Absence de site de compostage

« Nous n’avons plus de site pour le compostage », a fait savoir Marie Akoti, maraîchère à Cotonou. En effet, le seul site de Houéyiho qui servait d’épicentre dans la fabrication d’intrants biologiques pour le maraîchage bio n’est plus accessible aux acteurs. Et pour cause, les risques d’accidents d’avion vu la présence d’oiseaux sur le site qui côtoie l’aéroport Cardinal Bernardin Gantin de Cotonou. Selon les explications du président du Rames, Charles Bèwa, un nouveau site a été octroyé aux maraîchers, au quartier Sainte Rita, mais son accessibilité reste encore une équation à plusieurs inconnus. « Nous avons trouvé un nouveau site à Ste Rita, sous le maire Lehady Soglo. Mais, chose bizarre, lors de son réaménagement, le site a été octroyé à des vendeurs de charbon qui l’occupe jusqu’à ce jour. Toutes les démarches faites pour le récupérer ont été vaines », explique-t-il. Dans l’espoir de voir un jour, l’épicentre du compost béninois éclore, les maraîchers bios font également face à un manque de renforcement de capacités. Le site de formation de maraîchage biologique qui existe, manque d’équipements pour sa valorisation. « Ce site reçoit les stagiaires de l’école d’agriculture de Sékou, de la Faculté des sciences agronomiques et autres mais, il nous faut des moyens pour assurer le suivi », indique Charles Bèwa.
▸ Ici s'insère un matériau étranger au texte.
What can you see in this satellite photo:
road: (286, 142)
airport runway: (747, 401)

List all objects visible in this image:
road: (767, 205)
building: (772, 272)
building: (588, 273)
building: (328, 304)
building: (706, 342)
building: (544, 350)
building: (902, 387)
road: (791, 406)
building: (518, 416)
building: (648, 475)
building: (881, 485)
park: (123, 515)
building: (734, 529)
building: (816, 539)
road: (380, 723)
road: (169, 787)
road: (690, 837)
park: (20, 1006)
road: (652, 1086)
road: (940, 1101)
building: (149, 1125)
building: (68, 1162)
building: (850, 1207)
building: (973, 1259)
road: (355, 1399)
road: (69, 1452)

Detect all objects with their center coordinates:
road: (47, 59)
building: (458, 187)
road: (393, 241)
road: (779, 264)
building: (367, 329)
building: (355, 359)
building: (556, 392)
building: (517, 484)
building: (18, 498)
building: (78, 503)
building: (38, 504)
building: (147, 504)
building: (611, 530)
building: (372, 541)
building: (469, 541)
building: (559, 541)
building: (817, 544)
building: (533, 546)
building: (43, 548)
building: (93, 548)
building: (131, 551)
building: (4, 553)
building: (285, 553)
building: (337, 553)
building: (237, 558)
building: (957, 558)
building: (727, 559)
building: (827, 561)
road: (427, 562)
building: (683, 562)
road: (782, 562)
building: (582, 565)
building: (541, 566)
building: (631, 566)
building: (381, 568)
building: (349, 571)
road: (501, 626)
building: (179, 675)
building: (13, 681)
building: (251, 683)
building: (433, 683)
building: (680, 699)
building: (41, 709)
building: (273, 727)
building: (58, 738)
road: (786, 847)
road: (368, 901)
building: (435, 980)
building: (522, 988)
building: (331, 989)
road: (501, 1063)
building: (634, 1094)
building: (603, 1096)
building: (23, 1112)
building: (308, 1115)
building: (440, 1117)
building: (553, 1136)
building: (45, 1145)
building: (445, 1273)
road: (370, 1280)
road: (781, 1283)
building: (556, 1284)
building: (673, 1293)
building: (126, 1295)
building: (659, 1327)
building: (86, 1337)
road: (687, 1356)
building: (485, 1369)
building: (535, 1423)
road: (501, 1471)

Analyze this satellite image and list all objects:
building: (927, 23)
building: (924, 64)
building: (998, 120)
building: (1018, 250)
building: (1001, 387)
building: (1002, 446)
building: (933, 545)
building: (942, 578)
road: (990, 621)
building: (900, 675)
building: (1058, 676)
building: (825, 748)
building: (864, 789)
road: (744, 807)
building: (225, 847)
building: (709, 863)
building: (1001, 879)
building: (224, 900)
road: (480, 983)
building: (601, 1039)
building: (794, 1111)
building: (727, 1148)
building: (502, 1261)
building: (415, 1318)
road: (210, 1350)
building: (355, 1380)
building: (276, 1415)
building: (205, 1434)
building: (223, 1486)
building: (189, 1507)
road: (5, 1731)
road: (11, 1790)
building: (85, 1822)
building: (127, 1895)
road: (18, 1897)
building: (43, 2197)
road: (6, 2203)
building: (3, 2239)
Des insuffisances qui découragent les maraîchers conventionnels à se convertir en maraîchers bios. Mais, tout maraîcher devrait préserver sa santé, celle des consommateurs et maintenir l’équilibre des écosystèmes. « Ce qui doit motiver à faire de l’éco santé est la préservation de notre santé. Aujourd’hui, il y a des maladies dont on n’a jamais entendu parler depuis plus de 10 ans et qui sont récurrentes. Il s’agit du cancer, de l’hépatite et autres. C’est l’utilisation des intrants chimiques dans le maraîchage qui est la cause de ces maladies. Nous devons produire sain dans un environnement sain pour notre santé et celle des populations », conclu Charles Bèwa.